Mr.Quin is now at port 1 and wants to travel to port N where live many fishes. Find the minimum required XiangXiangJi (If Mr.Quin can’t travel to port N, print −1instead)
Input
There might be multiple test cases, no more than 20. You need to read till the end of input.
For each test case,In the first line, two integers N (2≤N≤100000) and M (0≤M≤200000), representing the number of ports and shipping lines in the city.

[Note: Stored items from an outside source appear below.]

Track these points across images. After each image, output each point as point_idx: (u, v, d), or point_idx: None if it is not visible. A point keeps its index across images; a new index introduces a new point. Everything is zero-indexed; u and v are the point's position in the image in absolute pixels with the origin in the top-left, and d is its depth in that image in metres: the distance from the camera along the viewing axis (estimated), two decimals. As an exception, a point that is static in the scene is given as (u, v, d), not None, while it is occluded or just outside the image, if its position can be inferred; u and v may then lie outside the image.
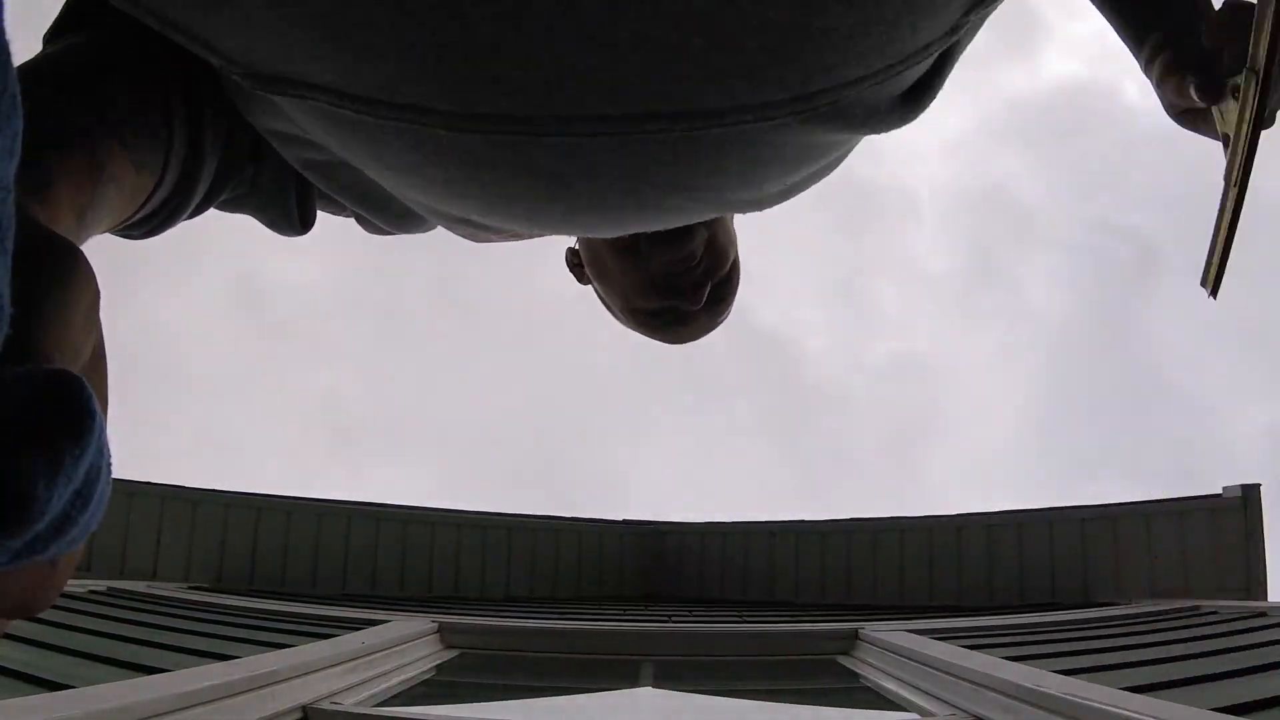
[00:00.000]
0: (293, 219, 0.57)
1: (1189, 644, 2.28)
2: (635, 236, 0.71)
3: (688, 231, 0.70)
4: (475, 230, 0.59)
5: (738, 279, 0.79)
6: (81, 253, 0.27)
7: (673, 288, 0.73)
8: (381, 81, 0.40)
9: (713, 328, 0.81)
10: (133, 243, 0.53)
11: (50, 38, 0.47)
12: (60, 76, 0.42)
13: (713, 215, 0.56)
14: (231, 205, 0.55)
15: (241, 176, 0.53)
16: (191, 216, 0.53)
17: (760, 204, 0.55)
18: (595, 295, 0.82)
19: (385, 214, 0.59)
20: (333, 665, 1.92)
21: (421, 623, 2.73)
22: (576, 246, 0.82)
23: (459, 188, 0.48)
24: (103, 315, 0.30)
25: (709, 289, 0.74)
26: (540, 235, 0.62)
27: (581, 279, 0.83)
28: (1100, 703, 1.41)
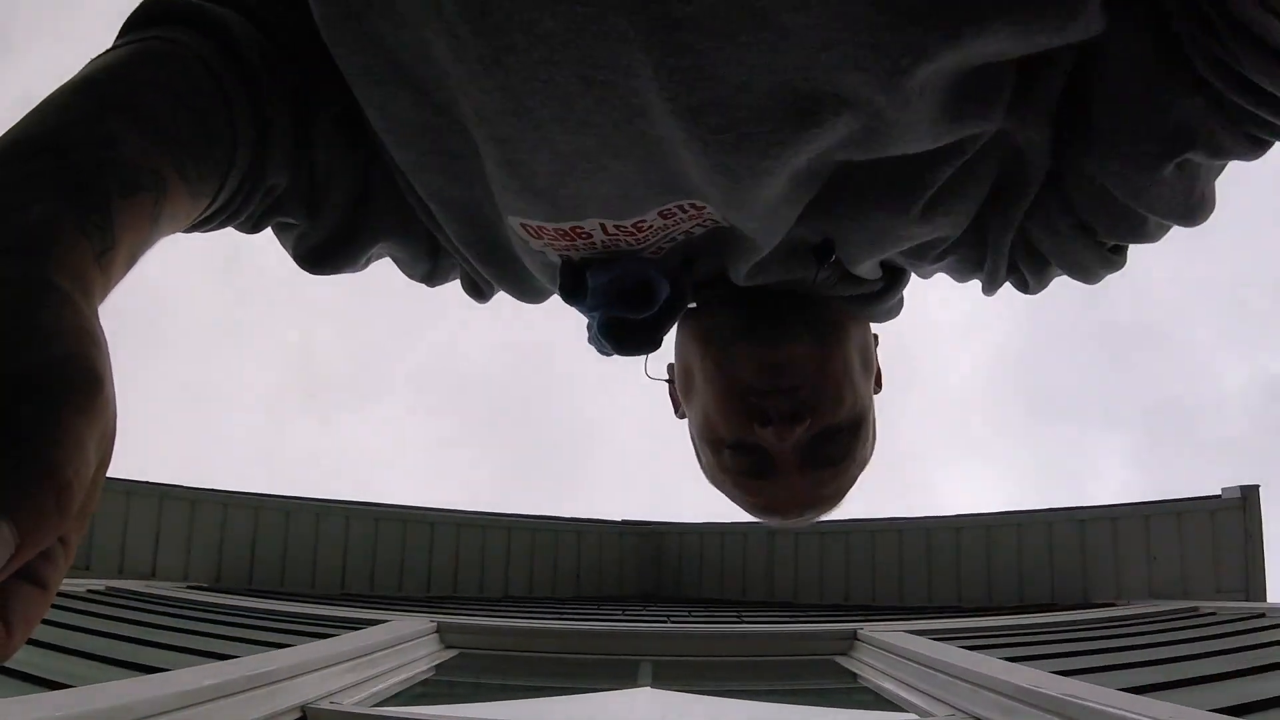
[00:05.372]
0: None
1: (1188, 645, 2.28)
2: (725, 324, 0.61)
3: (786, 329, 0.59)
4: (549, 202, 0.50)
5: (858, 449, 0.62)
6: (105, 385, 0.29)
7: (754, 406, 0.59)
8: None
9: (809, 504, 0.64)
10: None
11: (128, 29, 0.45)
12: (130, 102, 0.39)
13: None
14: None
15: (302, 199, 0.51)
16: (248, 228, 0.52)
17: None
18: (690, 438, 0.70)
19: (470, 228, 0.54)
20: (332, 665, 1.92)
21: (420, 622, 2.73)
22: (674, 363, 0.70)
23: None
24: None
25: (806, 433, 0.59)
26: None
27: (677, 409, 0.71)
28: (1100, 703, 1.41)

In the following m lines, each contain three integers, the first and second representing two ends Ai and Bi of a shipping line (1≤Ai,Bi≤N) and the third representing the identification number Ci (1≤Ci≤1000000) of Weitian who occupies this shipping line.
Output
For each test case output the minimum required cost. If Mr.Quin can’t travel to port N, output −1 instead.
Sample Input
3 3 1 2 1 1 3 2 2 3 1 2 0 3 2 1 2 1 2 3 2
Sample Output
1 -1 2
#include<bits/stdc++.h>
using namespace std;
const int MAX = 1e6 + 7;
const int INF = 0x3f3f3f3f;
int dis[MAX], vis[MAX];
int n, m;
struct node{
int id, col;
node() {}
node(int id, int col) : id(id), col(col) {}
};
struct edge{
int to, c;
edge() {}
edge(int to, int c) : to(to), c(c) {}
};
vector <edge> v[MAX];
void add(int x, int y, int z){
v[x].push_back(edge(y, z));
}
void spfa(){
memset(vis, 0, sizeof vis);
memset(dis, INF, sizeof dis);
vis[1] = 1, dis[1] = 0;
queue <node> q;
q.push(node(1, 0));
while(!q.empty()){
node u = q.front();
vis[u.id] = 0;
q.pop();
for(int i = 0; i < v[u.id].size(); i++){
int to = v[u.id][i].to;
int c = v[u.id][i].c;
if(c == u.col){
if(dis[to] > dis[u.id]){
dis[to] = dis[u.id];
if(!vis[to]){
vis[to] = 1;
q.push(node(to, c));
}
}
}
}
for(int i = 0; i < v[u.id].size(); i++){
int to = v[u.id][i].to;
int c = v[u.id][i].c;
if(dis[to] > dis[u.id] + 1){
dis[to] = dis[u.id] + 1;
if(!vis[to]){
vis[to] = 1;
q.push(node(to, c));
}
}
}
}
if(dis[n] == INF) puts("-1");
else printf("%d\n", dis[n]);
}
int main(){
while(scanf("%d%d", &n, &m) != EOF){
for(int i = 0; i <= n; i++) v[i].clear();
for(int i = 0, x, y, z; i < m; i++){
scanf("%d%d%d", &x, &y, &z);
add(x, y, z), add(y, x, z);
}
spfa();
}
return 0;
}